When he grabbed her again, she knew there would be a public scene if she didn't control the situation, so she leaned into him and whispered, "Let's find a private corner to work this out. What do you say?" She let her eyes make promises she never intended to keep. Marcus bought her act. She was able to lead him to a deserted employee corridor before shaking him off her.

"Get your stinking hands off me! Who do you think you are?"

"I know who I am, do you? Know your place, woman." Marcus went to grab her again but missed and caught a fist full of skirt instead. He looked down as if realizing what he had in his hand. With a smirk, he gave the skirt a hard yank.

"No!" Bailey cried out as the fabric rent, leaving her partially exposed from the waist down.

She tried to pull the skirt back from Marcus, but he seemed intent on finishing the job. He pulled back again while twisting wads of fabric around his forearm. More of the billowy blue skirt separated from the corseted top. Bailey saw a gap where the underlining, which thankfully Marcus didn't grab with the gauzy top skirt, tore away to reveal her underwear. If she waited much longer to act, she would be naked, and he would be on top of her.

Channeling Bruce Lee and Chuck Norris, Bailey went on the attack, sweeping Marcus' legs out from under him before falling on top of him and letting out all the frustration that she had been holding in all evening. Fists pounded into Marcus' flesh even as he begged her to stop. Amazing how much power one slender woman had over a man who outweighed her when she had years of training and righteousness on her side.

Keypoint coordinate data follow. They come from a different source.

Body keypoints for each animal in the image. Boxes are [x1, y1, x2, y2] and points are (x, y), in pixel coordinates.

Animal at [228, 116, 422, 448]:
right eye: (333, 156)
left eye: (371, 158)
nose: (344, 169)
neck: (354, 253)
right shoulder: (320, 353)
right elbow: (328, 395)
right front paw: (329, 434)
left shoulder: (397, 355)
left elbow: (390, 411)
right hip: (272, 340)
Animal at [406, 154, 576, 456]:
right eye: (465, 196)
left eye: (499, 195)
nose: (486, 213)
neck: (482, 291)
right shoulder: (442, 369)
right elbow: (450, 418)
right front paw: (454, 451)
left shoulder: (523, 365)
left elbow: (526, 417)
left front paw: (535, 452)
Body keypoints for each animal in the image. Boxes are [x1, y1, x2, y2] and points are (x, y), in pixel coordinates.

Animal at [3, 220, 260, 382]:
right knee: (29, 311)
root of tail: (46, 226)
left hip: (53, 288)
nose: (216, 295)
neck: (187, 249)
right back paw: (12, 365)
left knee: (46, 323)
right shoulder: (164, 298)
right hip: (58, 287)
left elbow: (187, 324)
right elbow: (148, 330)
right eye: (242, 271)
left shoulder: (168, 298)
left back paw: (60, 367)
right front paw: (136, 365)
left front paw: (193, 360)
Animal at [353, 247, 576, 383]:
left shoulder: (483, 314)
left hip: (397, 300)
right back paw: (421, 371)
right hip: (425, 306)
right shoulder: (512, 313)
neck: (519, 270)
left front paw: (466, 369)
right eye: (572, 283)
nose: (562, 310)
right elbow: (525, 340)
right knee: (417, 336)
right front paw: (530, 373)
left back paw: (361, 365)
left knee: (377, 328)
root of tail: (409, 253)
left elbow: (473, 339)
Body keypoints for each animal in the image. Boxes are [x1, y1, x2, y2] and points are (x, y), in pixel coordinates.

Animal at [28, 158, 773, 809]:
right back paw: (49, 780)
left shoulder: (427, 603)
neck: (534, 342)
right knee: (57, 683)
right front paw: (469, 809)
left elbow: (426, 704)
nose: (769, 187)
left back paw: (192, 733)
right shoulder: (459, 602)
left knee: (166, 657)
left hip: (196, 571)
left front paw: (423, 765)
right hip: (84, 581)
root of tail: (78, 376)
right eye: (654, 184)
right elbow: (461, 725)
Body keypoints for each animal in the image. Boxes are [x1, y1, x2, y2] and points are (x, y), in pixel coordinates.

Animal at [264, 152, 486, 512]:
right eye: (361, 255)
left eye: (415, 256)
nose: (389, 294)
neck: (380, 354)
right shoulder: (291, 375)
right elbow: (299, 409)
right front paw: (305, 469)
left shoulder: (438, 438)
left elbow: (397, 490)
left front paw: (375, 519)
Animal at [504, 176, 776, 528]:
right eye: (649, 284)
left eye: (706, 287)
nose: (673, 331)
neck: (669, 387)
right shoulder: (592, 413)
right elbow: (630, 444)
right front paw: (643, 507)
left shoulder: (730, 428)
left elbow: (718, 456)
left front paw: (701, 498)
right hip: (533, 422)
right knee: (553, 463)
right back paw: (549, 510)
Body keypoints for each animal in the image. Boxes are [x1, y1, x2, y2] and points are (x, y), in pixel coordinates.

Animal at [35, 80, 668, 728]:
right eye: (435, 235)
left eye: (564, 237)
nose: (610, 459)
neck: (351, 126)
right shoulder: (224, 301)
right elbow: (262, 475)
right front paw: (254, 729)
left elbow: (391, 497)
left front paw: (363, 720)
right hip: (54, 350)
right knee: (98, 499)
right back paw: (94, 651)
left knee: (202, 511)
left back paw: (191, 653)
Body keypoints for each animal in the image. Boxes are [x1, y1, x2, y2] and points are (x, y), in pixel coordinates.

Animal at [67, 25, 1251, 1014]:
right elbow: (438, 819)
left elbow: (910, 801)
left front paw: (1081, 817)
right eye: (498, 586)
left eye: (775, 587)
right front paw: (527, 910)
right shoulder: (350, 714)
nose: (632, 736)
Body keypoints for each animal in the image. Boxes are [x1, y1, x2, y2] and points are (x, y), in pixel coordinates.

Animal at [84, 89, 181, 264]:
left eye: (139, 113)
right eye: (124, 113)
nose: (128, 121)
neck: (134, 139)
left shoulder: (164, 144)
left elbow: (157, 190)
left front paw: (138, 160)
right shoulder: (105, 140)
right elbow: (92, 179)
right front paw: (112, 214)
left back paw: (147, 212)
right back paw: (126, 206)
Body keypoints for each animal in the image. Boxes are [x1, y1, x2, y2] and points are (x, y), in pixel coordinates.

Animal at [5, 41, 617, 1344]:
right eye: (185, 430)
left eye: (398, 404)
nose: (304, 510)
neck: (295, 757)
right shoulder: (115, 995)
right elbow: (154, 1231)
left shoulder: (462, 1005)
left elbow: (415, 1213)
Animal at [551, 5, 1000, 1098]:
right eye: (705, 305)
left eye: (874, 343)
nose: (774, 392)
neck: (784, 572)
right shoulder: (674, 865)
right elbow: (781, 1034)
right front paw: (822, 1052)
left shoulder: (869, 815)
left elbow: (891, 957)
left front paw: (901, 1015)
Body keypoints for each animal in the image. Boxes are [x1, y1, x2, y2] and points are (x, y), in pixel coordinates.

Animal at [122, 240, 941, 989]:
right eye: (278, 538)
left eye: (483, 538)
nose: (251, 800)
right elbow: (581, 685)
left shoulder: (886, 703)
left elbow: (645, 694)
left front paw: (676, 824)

Bailey was intent on beating him senselessly when she heard someone whistling from down the hall. She had enough sense to know getting caught in such an awkward position would cause trouble, so she grabbed Marcus by the hair and slammed his head into the floor one last time. Let him try to have her arrested for assault later. She would keep the remains of her dress as proof that he wasn't innocent either.

Gathering the skirt fabric in her arms, she got up and walked away from the oncoming whistling and Marcus' painful moans. She checked doors along the way, hoping to find somewhere to assess the damage to the dress and fashion coverage from the skirt that would get her from the corridor to the car that awaited her.

And then, she was having a long talk with Judy.